To think that you know, I think it's still interesting to explore the things which might always transcend our knowledge, and of course religion just gives these things far too many properties they should never have but I think I think that rather abstract idea of the unknown is still quite an intriguing one. 

Elsewhere he defines religion in terms of an atheist god of the gaps framing, in which religion depends on what isn't known, a definition both ignorant of the history and literature of religion and quite convenient to his atheist-materialist-scientistic ideology.   I think, though, he stumbled on one of the greatest differences between what math and science do and what religions do.  As I found out in my difficulties of dealing with Brueggemann on Jeremiah, the subject matter of the Jewish-Christian-Islamic tradition is enormous, complex, difficult and contains many unknowns that science and math simply don't bother to consider, especially science narrowing its focus so it can come up with presumably durable and reliable statements about a narrow range of things that its methods are able to deal with.  Religion must deal with a far wider range of human life and experience in a far broader context than the mere physical matter involved.  As I pointed out, when it tries to shoe horn a larger range of human experience and life into its tiny confines, it has to lie to do that. 

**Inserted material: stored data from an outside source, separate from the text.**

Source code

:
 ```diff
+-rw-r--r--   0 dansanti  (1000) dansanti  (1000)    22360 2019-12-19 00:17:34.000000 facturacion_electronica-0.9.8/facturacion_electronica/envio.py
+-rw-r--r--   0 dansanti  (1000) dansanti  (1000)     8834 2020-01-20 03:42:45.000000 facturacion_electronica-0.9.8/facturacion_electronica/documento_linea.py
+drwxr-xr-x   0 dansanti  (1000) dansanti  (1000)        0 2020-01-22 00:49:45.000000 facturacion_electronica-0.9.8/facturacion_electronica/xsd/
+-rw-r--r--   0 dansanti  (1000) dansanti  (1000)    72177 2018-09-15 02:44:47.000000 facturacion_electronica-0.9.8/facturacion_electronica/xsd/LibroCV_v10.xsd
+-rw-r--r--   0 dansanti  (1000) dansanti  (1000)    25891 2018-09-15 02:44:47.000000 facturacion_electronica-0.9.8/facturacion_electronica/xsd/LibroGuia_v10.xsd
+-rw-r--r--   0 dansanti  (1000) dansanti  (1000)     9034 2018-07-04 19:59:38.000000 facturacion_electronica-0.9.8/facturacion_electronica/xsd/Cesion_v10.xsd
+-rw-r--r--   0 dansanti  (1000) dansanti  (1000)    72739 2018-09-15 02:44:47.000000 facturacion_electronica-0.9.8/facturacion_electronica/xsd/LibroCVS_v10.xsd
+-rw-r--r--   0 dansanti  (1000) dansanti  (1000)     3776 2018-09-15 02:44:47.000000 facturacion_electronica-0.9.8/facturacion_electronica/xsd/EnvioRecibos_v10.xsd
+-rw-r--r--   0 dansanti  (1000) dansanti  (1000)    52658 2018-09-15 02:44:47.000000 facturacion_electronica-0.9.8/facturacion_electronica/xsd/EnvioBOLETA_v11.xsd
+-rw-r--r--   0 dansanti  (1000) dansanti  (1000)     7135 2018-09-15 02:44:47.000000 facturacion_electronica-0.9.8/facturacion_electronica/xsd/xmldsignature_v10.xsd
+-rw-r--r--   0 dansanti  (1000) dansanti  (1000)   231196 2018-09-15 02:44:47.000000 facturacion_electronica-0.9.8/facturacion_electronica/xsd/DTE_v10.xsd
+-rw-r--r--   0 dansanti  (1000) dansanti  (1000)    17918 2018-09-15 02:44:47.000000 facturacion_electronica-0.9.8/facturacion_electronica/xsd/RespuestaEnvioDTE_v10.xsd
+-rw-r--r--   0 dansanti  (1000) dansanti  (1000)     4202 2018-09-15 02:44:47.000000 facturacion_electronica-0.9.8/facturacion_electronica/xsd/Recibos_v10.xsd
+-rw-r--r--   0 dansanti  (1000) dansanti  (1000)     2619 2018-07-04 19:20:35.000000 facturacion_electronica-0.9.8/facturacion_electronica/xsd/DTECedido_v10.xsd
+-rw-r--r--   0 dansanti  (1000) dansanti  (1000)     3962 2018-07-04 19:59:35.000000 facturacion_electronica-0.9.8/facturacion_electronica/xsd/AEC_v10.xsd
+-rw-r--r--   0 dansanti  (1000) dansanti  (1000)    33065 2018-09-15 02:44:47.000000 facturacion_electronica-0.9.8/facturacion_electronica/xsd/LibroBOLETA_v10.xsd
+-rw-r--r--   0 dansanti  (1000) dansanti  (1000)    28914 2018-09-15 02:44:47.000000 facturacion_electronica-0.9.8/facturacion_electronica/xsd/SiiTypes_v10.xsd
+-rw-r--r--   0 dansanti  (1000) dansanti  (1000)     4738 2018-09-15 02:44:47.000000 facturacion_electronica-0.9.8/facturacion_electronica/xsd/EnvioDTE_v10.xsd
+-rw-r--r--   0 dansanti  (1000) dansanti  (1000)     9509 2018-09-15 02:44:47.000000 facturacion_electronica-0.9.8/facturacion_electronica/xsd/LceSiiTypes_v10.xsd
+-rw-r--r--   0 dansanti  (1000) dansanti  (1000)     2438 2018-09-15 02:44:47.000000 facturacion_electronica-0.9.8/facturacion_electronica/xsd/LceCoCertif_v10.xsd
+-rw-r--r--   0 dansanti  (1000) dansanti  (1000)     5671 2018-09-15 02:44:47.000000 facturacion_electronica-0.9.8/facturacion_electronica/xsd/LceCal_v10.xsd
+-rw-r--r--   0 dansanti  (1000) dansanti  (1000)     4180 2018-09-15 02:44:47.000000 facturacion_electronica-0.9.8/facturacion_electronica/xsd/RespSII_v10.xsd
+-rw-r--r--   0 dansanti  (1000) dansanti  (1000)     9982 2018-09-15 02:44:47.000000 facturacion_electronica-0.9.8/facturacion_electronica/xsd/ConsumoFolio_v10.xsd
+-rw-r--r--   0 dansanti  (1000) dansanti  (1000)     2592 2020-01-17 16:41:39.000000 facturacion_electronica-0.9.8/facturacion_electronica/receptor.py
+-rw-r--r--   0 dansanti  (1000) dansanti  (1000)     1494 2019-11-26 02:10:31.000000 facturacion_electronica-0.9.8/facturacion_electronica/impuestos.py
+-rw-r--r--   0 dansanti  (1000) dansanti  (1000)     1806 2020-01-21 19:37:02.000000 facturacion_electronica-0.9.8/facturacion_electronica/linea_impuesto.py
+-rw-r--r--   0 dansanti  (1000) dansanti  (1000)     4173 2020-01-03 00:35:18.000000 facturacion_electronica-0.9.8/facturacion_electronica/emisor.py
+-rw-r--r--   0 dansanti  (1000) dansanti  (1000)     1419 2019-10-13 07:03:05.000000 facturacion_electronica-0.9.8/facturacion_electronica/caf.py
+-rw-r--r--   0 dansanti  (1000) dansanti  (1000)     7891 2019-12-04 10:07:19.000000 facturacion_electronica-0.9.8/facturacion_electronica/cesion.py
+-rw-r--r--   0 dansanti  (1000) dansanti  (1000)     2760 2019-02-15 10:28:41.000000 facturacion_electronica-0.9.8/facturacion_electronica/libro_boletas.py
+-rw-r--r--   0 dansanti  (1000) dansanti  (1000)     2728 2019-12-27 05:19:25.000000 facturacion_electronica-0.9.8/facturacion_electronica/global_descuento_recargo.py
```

It is a real life irony that Charles Simonyi, the financier of the Oxford Chair for the Public Understanding of Science which, I believe, he more or less controls as to who gets to "sit" in it, was a large donor to both the 2016 and 2020 campaigns of the most anti-science of all recent or perhaps all U.S. presidents, Donald Trump.   He certainly wasn't in favor of the U.S. Voters having a very deep understanding of science in his choice in those elections.   Materialism, both the high-academic kind and the vulgar, Trumpian style are really not different, in the end.